Thursday, September 25, 2008

UN Millenium Project to End World Poverty

At the Millennium Summit in September 2000 the largest gathering of world leaders in history adopted the UN Millennium Declaration, committing their nations to a new global partnership to reduce extreme poverty and setting out a series of time-bound targets, with a deadline of 2015, that have become known as the Millennium Development Goals.

Quantifiable, time-bound goals for ending extreme poverty. Today, we are at the mid-way point in achieving these goals, yet progress has been far too slow in many parts of the world. From their site, the MDG Project says that "The crisis is most severe in sub-Saharan Africa where, despite some successes such as increased primary school enrollment, the majority of countries are not on track to achieving the MDGs."

Today, with the United States economy in crisis, with fuel costs at astronomical rates, with food shortages and food costs soaring, with AIDS still unsolved, the question arises: what can I do, as an individual, to contribute to end world poverty? What can I do, currently self-employed and with an uneven income, do to end world poverty?

Well, actually, there are plenty of things I can do. Slow Food supports good, clean and fair food, with a focus on local growers. I can support businesses that are green. I can recycle. If I focus on small, local actions, and put these actions out into the world, that energy spreads.

The cost of poverty is high - wasted minds, wasted potential, wasted lives. We can do better.

11 comments:

Randal Graves said...

I hate when my food is slow. I'm hungry! Cook already!

DivaJood said...

Randal, I'm on clear liquids today, so I have to stop talking about food.

Unconventional Conventionist said...

I've always been a big fan of "Grow Your Own" too.

Remind me sometime to haul out the Food Bank post/movie I made last year.

Utah Savage said...

Diva, I'm with you on all those changes in my personal, very small way.

And as you no doubt know, I'll follow you anywhere.

Border Explorer said...

Utah is so right when she says "everything is political." All our choices, every single expenditure...it all makes a difference.

Yes, indeed. We can do better.

Liquid said...

I'm thirsty.

Spartacus said...

I'd support my local growers, but they've long since gone from Long Island with most if the land sold to local developers.

Mary Ellen said...

We have one farm stand near my home that grows their own vegetables. The best corn ever and tomatoes that are to die for...I always buy from them in the summer. Every year I say I'm going to buy more and do some canning, but I never do. Maybe next year. I'm also getting rid of the big ol' wood swing set with the fort in my backyard next year (neighbor with a new baby taking it) and planting a vegetable garden next spring. My brother is a great gardener and gave me lots of tips on successful gardening this summer.

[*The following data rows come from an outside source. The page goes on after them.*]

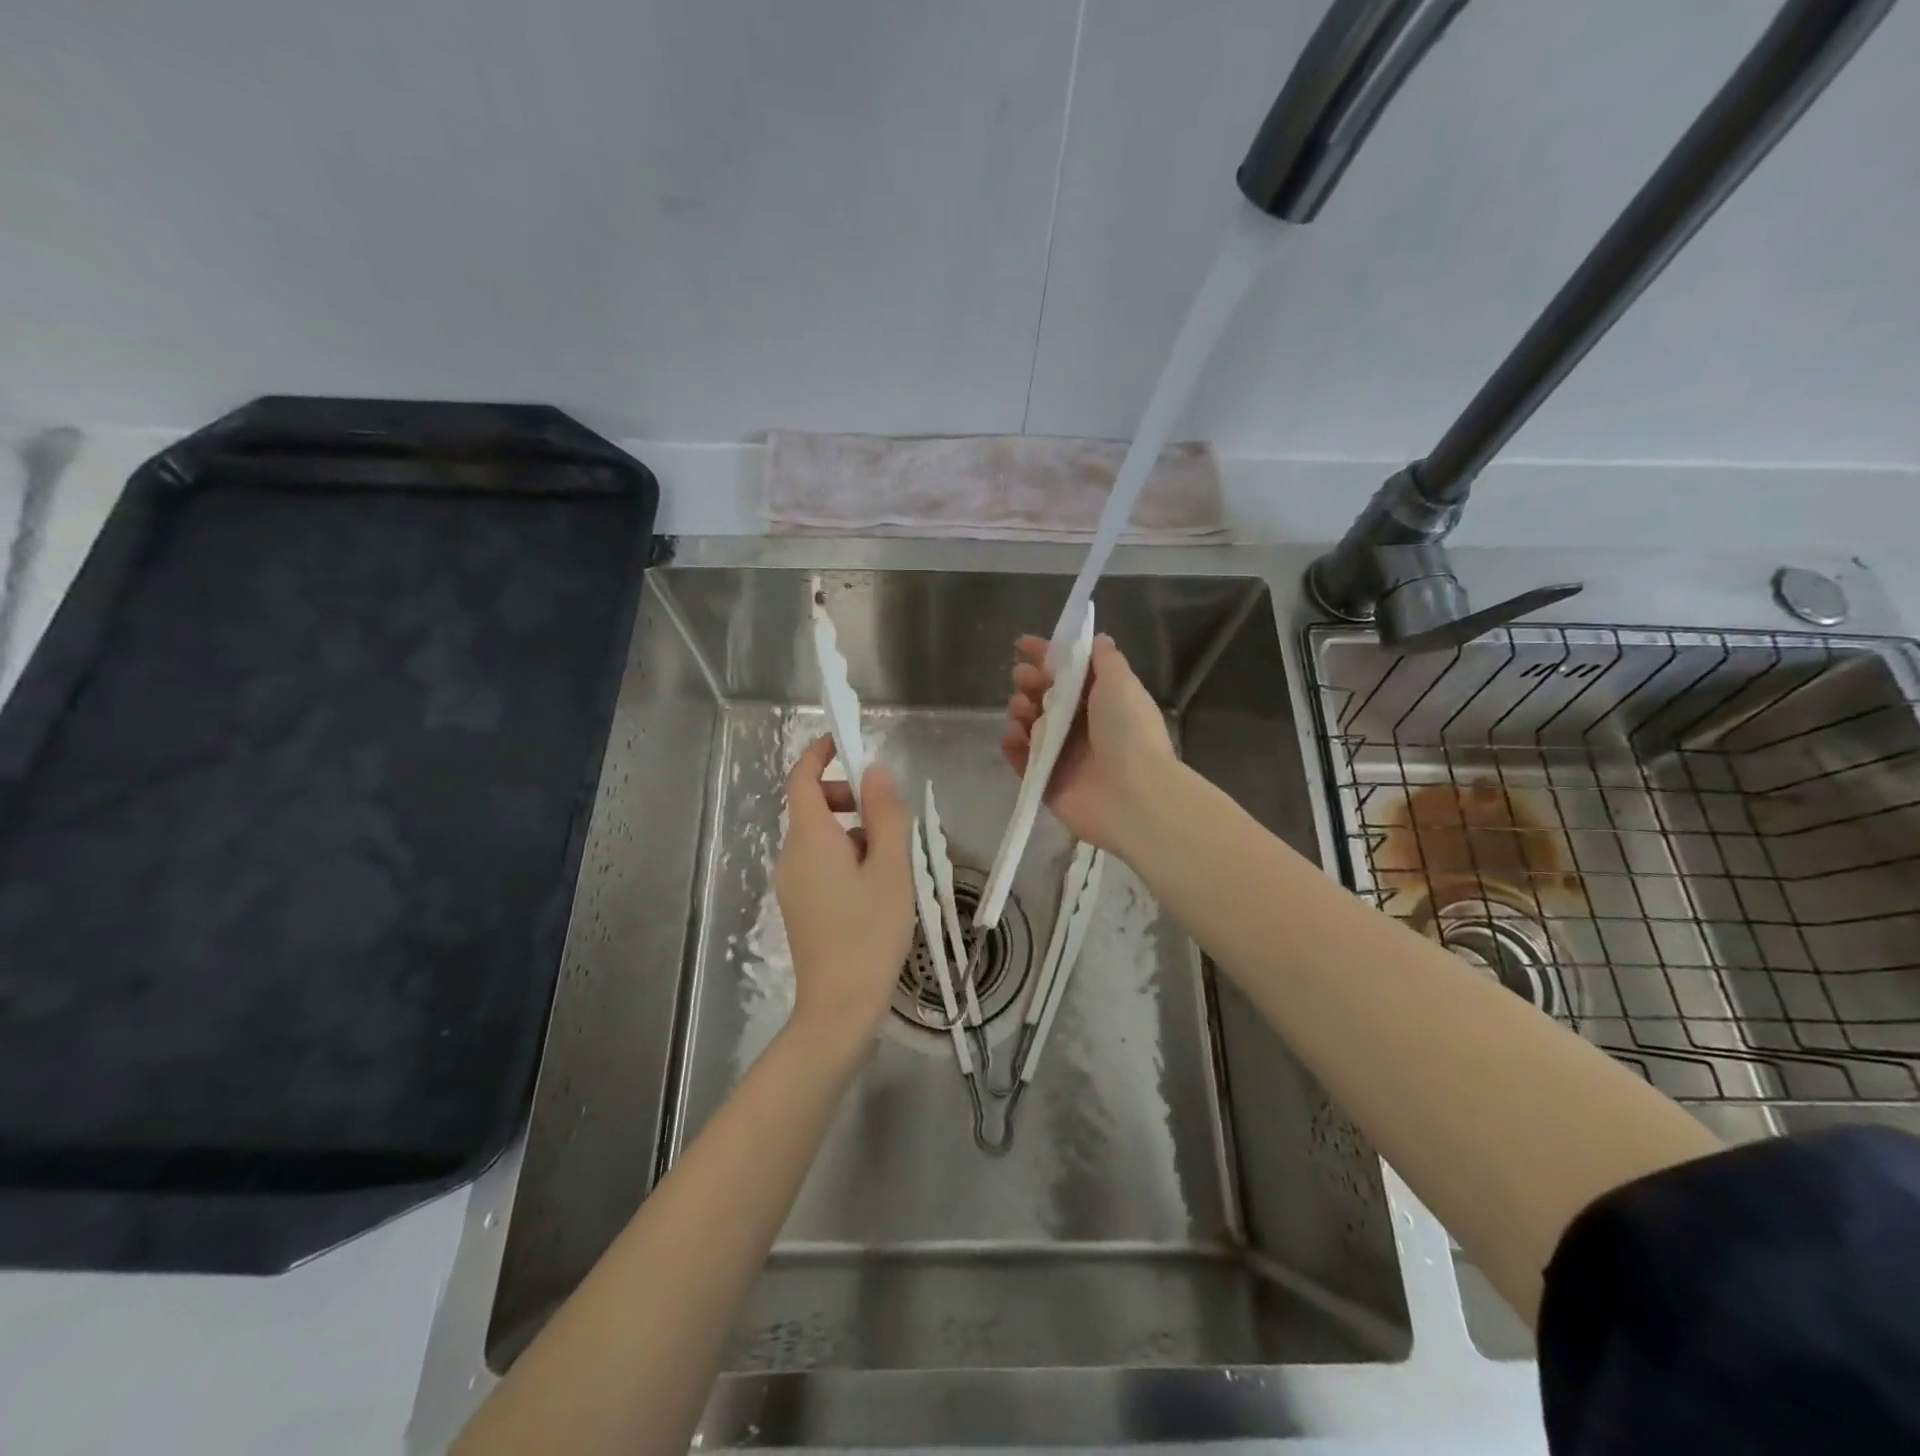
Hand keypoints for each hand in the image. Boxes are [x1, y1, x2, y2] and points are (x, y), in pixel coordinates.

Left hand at [775, 735, 916, 1040]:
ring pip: (819, 837)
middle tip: (886, 817)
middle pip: (811, 806)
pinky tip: (874, 889)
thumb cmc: (870, 932)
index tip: (844, 741)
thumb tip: (874, 772)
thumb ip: (885, 815)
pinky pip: (819, 863)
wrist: (839, 1006)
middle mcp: (791, 855)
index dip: (819, 754)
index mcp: (810, 839)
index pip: (801, 779)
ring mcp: (791, 883)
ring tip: (890, 864)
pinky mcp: (799, 905)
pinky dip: (844, 856)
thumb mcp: (891, 868)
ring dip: (852, 831)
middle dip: (846, 797)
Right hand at [1000, 633, 1175, 854]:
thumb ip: (1105, 660)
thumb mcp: (1121, 683)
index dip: (1047, 656)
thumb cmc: (1128, 731)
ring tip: (1021, 711)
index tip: (1023, 644)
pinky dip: (1013, 747)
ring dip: (1020, 712)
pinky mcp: (1047, 783)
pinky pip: (1022, 761)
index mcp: (1102, 702)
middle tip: (1021, 679)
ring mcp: (1063, 757)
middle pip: (1046, 699)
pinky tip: (1012, 736)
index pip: (1070, 673)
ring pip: (1031, 727)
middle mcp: (1083, 727)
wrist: (1133, 795)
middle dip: (1030, 683)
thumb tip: (1098, 639)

Oh...and my daughter, bless her heart, bought one of those hand pushed mowers, no gas or electricity, to cut her lawn. She said her neighbors kept offering to lend her their lawnmowers. They were surprised that she actually wanted to use the thing, not a gas lawnmower.

Dean Wormer said...

They are building an office building across the street from me that's state of the art environmentally- solar cells worked into every window, a wind turbine and rainwater collector on the roof - it's actually going to put more power on the grid than it takes off.

More of that.

Fran said...

We have a corner lot, so we use the power mower, but to save the planet we only mow it when it when we have time, or it becomes junglesque. We are doing our part to save the planet. If anyone tells me my lawn looks shabby, I shall give them a lecture on global warming & how much I love polar bears.

Mariamariacuchita said...

We have a farmer's market for small growers close to my home...there is a huge difference in quality of the produce. Poverty impacts almost every issue in this world.